### DATA BLOCK:

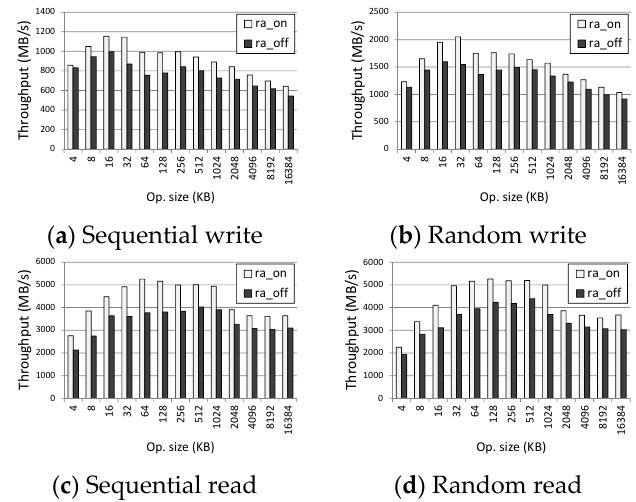
Figure 8. HDD performance when the prefetching option is turned on/off.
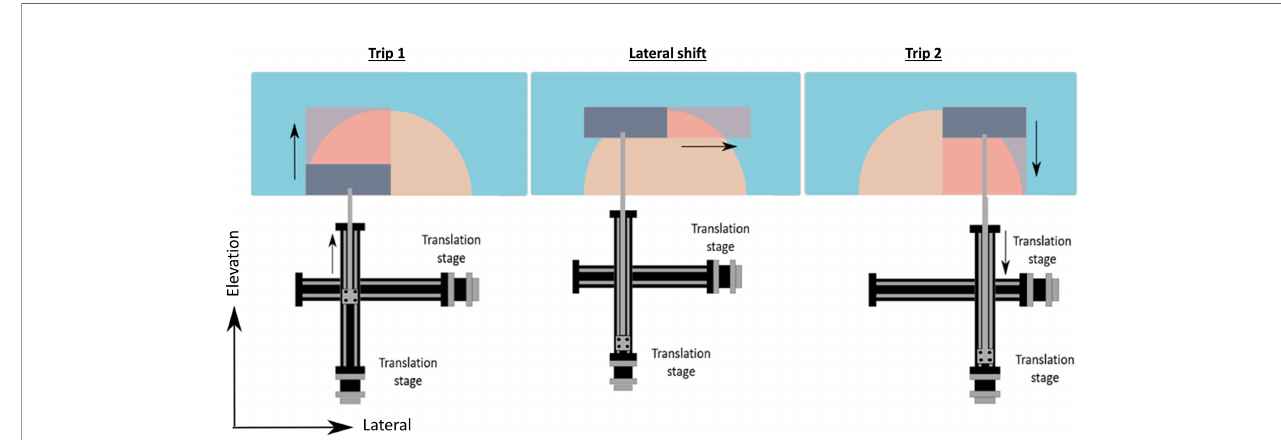
FIGURE 3 | Schematic drawing of the round-trip scanning. Trip 1: the transducer is placed alone the left side of the breast and scans away from the chest wall; Lateral shift: lateral movement of 85.6 mm; Trip 2: the transducer scans toward the chest wall to cover the right half of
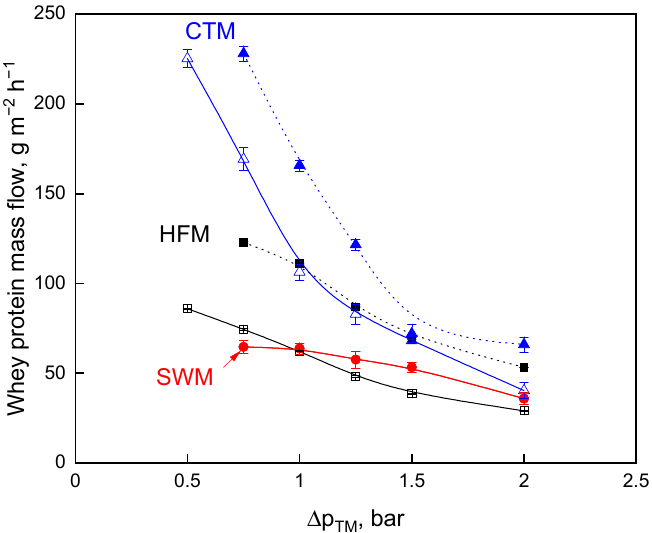
Figure 4. Mass flow of whey proteins as a function of transmembrane pressure, ∆ p TM , for skim milk microfiltration for spiral wound membrane (SWM; • ), ceramic tubular membrane (CTM; △ τ w = 76 Pa; ▲ τ w = 127 Pa), and hollow fi ber membrane (HFM; □ τ w = 23 Pa; ■ τ w = 48 Pa).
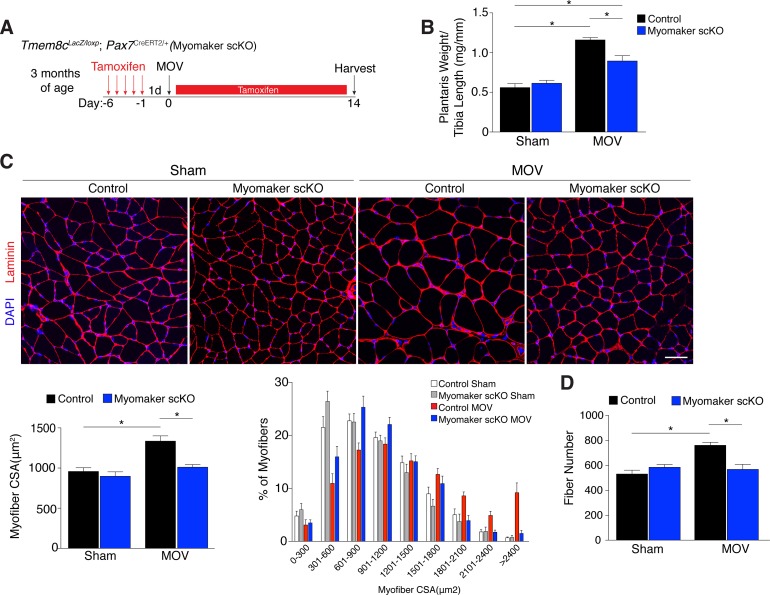
Genetic loss of myomaker in MPs results in an absence of muscle hypertrophy.(A) Schematic showing timing of tamoxifen treatment by intraperitoneal (IP) injections, MOV, and tissue harvest. Tamoxifen was maintained after MOV through IP injections every other day. (B) Plantaris weight normalized to tibia length indicates a dramatic increase in size in control mice, which is blunted in myomaker scKO mice (n = 7–13 mice). (C) Representative laminin-stained plantaris sections shows an increase in myofiber size after muscle overload in control mice but not in myomaker scKO mice. Quantification of cross-sectional area (CSA) of myofibers at the plantaris mid-belly reveals a significant inhibition of myofiber hypertrophy with satellite cell ablation of myomaker (n = 3200–5,400 myofibers from 7–11 independent mice). Relative frequency of myofiber sizes in the various groups of mice demonstrates that control muscle exhibits a greater percentage of larger fibers after MOV. (D) Fiber number was quantitated at the mid-belly of the plantaris, and reveals a significant inhibition of new fiber formation in plantaris muscle when myomaker was ablated in satellite cells (n = 7–11 mice). Data are represented as mean ± SEM, *p<0.05. Scale bar: 50 μm.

### WHAT TO DO:
Aside from its pictures, the listing must be given again in full, exactly as it appears.

### TASK SOLUTION:
Figure 8. HDD performance when the prefetching option is turned on/off.
FIGURE 3 | Schematic drawing of the round-trip scanning. Trip 1: the transducer is placed alone the left side of the breast and scans away from the chest wall; Lateral shift: lateral movement of 85.6 mm; Trip 2: the transducer scans toward the chest wall to cover the right half of
Figure 4. Mass flow of whey proteins as a function of transmembrane pressure, ∆ p TM , for skim milk microfiltration for spiral wound membrane (SWM; • ), ceramic tubular membrane (CTM; △ τ w = 76 Pa; ▲ τ w = 127 Pa), and hollow fi ber membrane (HFM; □ τ w = 23 Pa; ■ τ w = 48 Pa).
Genetic loss of myomaker in MPs results in an absence of muscle hypertrophy.(A) Schematic showing timing of tamoxifen treatment by intraperitoneal (IP) injections, MOV, and tissue harvest. Tamoxifen was maintained after MOV through IP injections every other day. (B) Plantaris weight normalized to tibia length indicates a dramatic increase in size in control mice, which is blunted in myomaker scKO mice (n = 7–13 mice). (C) Representative laminin-stained plantaris sections shows an increase in myofiber size after muscle overload in control mice but not in myomaker scKO mice. Quantification of cross-sectional area (CSA) of myofibers at the plantaris mid-belly reveals a significant inhibition of myofiber hypertrophy with satellite cell ablation of myomaker (n = 3200–5,400 myofibers from 7–11 independent mice). Relative frequency of myofiber sizes in the various groups of mice demonstrates that control muscle exhibits a greater percentage of larger fibers after MOV. (D) Fiber number was quantitated at the mid-belly of the plantaris, and reveals a significant inhibition of new fiber formation in plantaris muscle when myomaker was ablated in satellite cells (n = 7–11 mice). Data are represented as mean ± SEM, *p<0.05. Scale bar: 50 μm.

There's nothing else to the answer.